In 318 the brass-coloured curtains and chair and bedspread had brass threads in the fabric. There was a brass TV, and on the brass walls were framed prints of brass doorknobs, locks, keys, and other brassmongery. The whole room leant towards me brazenly. The bed was brass but the mattress wasn’t. Amaryllis bounced on it a couple of times, then she said, ‘See if there’s anybody outside our door.’
I opened the door and looked out. I saw no one but the door of 317 clicked as it was closed from the inside. When I turned, Amaryllis’s T-shirt was coming off over her head. As I’d half-noted in the bus, there was surprisingly more to her than there was in clothes. As I got my things off I saw crumpled words on the T-shirt that lay on the floor. ‘What does it say?’ I said.
‘Unnatural practices yes,’ she murmured, and fitted her nakedness to mine. Through the brass walls from 317 came the sounds of laughter and rhythmical bedsprings.
14
Memory’s Arrow
Time’s arrow, we are told, is a one-way thing. I’ve certainly never found any way to roll it back so that I could change my actions and the consequences of them. Memory’s arrow, like the needle of a compass too close to a lodestone, spins in all directions. And lodestones are more frequent than pot-holes on the streets of Used-To-Be. Regret, some of them are called; Shame, Sorrow, and Stupidity: I have many to choose from. Some of the lodestones, of course, are called Pleasure or even Happiness but as Memory’s arrow spins it points more often in other directions.

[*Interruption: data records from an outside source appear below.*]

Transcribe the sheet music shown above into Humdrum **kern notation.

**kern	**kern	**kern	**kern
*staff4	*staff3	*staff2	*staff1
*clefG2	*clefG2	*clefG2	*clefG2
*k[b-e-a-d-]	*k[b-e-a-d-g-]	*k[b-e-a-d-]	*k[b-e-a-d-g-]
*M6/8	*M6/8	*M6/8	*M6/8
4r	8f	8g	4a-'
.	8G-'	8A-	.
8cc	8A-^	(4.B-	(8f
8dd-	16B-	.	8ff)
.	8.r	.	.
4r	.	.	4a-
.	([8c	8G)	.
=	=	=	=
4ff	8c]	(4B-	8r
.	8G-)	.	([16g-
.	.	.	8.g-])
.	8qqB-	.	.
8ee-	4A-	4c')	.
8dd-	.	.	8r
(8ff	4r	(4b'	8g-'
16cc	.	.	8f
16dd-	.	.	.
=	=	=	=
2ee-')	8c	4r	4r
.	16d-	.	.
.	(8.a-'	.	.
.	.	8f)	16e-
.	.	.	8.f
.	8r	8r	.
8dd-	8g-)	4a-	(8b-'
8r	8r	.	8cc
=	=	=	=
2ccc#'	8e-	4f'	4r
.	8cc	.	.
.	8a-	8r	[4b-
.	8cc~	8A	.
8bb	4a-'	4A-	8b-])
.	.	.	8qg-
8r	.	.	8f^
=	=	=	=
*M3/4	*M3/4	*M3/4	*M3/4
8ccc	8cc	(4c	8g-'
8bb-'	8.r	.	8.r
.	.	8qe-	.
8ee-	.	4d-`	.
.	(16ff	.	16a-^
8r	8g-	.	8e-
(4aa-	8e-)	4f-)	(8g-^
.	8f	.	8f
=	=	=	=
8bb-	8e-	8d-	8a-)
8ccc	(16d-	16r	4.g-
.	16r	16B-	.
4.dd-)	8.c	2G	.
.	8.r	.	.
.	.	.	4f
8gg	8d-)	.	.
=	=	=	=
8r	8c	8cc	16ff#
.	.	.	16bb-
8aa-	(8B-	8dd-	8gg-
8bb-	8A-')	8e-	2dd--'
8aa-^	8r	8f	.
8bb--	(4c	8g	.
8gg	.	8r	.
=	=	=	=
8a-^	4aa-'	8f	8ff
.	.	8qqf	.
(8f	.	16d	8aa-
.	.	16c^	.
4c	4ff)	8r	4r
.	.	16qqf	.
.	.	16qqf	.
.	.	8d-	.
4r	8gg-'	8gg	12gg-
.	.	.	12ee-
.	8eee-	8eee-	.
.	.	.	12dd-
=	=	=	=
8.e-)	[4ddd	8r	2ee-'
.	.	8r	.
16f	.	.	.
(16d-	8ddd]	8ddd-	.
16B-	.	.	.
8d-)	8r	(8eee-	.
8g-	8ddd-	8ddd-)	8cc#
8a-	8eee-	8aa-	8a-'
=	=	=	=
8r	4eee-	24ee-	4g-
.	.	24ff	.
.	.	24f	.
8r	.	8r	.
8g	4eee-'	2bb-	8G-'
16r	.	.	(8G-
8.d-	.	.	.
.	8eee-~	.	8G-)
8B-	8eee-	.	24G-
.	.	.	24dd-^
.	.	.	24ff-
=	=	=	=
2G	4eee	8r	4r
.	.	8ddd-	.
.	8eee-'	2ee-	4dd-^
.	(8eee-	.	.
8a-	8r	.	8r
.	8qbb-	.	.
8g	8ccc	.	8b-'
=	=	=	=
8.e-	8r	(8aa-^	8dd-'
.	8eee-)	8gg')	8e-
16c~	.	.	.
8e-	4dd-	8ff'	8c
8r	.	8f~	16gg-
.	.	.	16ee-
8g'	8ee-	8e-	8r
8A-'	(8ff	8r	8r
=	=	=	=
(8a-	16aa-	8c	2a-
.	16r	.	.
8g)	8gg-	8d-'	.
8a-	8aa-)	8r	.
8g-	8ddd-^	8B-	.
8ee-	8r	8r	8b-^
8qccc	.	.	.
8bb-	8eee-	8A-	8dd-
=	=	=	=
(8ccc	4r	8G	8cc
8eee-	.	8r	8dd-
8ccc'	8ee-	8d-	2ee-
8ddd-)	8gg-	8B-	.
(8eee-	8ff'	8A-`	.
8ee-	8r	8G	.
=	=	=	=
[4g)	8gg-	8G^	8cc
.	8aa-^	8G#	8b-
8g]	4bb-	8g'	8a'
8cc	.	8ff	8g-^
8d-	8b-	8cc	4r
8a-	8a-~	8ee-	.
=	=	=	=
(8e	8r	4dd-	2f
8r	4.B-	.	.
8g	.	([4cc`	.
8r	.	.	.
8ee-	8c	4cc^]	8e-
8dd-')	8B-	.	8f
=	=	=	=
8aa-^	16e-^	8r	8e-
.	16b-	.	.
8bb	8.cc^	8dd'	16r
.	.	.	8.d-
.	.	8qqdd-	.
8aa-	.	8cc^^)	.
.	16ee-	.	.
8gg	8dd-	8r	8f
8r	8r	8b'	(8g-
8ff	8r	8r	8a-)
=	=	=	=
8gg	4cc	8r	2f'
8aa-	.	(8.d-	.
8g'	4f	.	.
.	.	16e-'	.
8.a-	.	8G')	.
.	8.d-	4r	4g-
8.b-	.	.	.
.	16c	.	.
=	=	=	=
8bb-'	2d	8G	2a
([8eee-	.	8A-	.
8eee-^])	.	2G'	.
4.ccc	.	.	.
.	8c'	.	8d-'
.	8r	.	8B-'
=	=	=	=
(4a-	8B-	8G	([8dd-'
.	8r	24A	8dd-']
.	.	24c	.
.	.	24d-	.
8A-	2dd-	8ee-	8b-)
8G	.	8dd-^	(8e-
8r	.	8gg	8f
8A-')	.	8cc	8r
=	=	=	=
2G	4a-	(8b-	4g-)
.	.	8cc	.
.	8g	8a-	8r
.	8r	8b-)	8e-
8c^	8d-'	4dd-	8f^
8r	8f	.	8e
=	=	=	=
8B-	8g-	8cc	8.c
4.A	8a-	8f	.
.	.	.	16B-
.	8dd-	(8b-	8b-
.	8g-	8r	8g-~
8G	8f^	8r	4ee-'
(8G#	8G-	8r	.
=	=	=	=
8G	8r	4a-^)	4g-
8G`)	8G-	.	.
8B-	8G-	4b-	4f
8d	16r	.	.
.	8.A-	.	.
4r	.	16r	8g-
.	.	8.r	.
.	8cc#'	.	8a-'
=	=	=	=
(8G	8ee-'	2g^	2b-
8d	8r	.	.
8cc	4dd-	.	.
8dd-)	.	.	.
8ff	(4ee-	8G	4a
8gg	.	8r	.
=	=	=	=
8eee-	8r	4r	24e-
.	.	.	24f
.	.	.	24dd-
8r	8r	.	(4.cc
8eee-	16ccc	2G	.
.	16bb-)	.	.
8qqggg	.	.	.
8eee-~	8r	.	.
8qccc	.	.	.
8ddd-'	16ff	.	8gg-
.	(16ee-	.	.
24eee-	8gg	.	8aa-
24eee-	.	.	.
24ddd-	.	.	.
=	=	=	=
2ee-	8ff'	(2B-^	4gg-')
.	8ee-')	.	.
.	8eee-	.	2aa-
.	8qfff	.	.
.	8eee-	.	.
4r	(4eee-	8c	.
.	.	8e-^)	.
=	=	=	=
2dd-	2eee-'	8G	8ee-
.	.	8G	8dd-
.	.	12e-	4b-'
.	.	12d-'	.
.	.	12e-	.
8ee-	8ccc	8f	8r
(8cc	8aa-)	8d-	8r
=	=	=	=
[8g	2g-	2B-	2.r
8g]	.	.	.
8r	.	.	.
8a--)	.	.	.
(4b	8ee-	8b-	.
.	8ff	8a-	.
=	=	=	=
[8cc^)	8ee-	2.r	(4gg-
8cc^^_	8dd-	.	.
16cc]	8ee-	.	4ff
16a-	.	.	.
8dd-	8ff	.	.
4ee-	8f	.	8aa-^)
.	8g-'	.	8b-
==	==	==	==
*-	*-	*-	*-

This is a warning: bear in mind as you read my story that I am not an uninvolved author constructing a narrative; no, indeed. I’m in this not only up to my neck but over my head and I’m telling it my way. As people, when they become friends, take a little while to open up, so I too have some reserve, some reticence – in short, don’t expect me to spill my guts all at once. If you want to stay with me, fine; if not, go with God. Or whatever you go with when you go.